Riley Griffin, a student contributor for the Huffington Post states, “More so than ever, there is an implicit obligation to grow up early and have accomplished something significant before leaving for college.”
Oftentimes when students look at their lives on paper and see a blank document that is supposed to define them, they will make things up to make their lives seem more interesting and full of accomplishments. But the truth is that the high school seniors applying to college still have to ask to go to the bathroom during class; very few have accomplished something extraordinary like providing clean water to rural African communities or climbing the world’s highest peaks.
Because of the rising impact of social media and technological communication, people see what others are achieving and often aim to do the same. This isn’t a bad thing. With progressive technology comes progressive thinking and thus more intellectual correspondence. However, technology and social media more or less erase age. Students now find themselves wanting to accomplish the great things they see happening, whether or not they are willing to take the steps necessary to get there.
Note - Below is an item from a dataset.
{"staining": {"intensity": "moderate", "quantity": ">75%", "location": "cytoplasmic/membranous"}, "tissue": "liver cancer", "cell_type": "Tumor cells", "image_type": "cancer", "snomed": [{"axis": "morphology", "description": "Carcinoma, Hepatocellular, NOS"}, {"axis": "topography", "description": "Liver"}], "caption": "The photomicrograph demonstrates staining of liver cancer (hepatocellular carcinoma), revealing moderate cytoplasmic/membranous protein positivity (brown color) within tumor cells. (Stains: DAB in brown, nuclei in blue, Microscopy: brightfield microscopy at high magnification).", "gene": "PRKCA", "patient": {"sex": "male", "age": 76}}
To get accepted to a college that is right for the student, the student should be able to be completely honest in the application process. If the student has traveled to every continent and helped those in need, so be it! That student should flaunt it. But if the student has never left their home state and has done little more than attend church every Sunday—but has a great desire to learn—then so be that as well! It shouldn’t be necessary to make up activities when the student can just tell that college that they are passionate about learning and the said college is where they want to broaden their knowledge.
When our parents were applying for college, their applications were honest (for the most part), to the point where even their real handwriting was included. Today, applications are faked by students who only really did five hours of community service, but put 20 because it was easy to type into the box flashing at them from the Common App website, and the bigger the number the better, right?
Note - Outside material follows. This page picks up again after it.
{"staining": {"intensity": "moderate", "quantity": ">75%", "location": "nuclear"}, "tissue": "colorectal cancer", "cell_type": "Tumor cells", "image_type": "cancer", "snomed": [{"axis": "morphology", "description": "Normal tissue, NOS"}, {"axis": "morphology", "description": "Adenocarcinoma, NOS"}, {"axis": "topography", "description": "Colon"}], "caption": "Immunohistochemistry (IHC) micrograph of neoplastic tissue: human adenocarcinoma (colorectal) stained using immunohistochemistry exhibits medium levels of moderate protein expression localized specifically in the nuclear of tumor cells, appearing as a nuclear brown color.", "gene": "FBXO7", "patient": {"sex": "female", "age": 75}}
The expectations students have of themselves, the comparison of themselves to other people worldwide, the daunting “only 2 out of 10 activities filled” message that makes students lament “Shoot, I should have joined that club,” and the fretting over whether their ACT scores are going to be good enough this time, creates an environment where students morph into a 2-D version of themselves, resembling the flat screens and pieces of paper of the applications that now define them.
But students—people—aren’t 2-D. Applications should be about showing the whole person—the whole truthful person. Then it wouldn’t matter if an application were stacked between one of an applicant with three years experience in the Peace Corps or one who went to a different high school every semester. Both college and applying to college shouldn’t be about counting the endless painful hours of the clubs students attended but hated because that’s what they think colleges want to see, or about pulling out clumps of hair in anticipation of deadlines.
Though the intensity of college applications isn’t likely to change anytime soon, current college applicants and future applicants alike need to take a step back, reflect on the ease their parents faced compared to now, and ask themselves truthfully the one essential question: “Who am I?”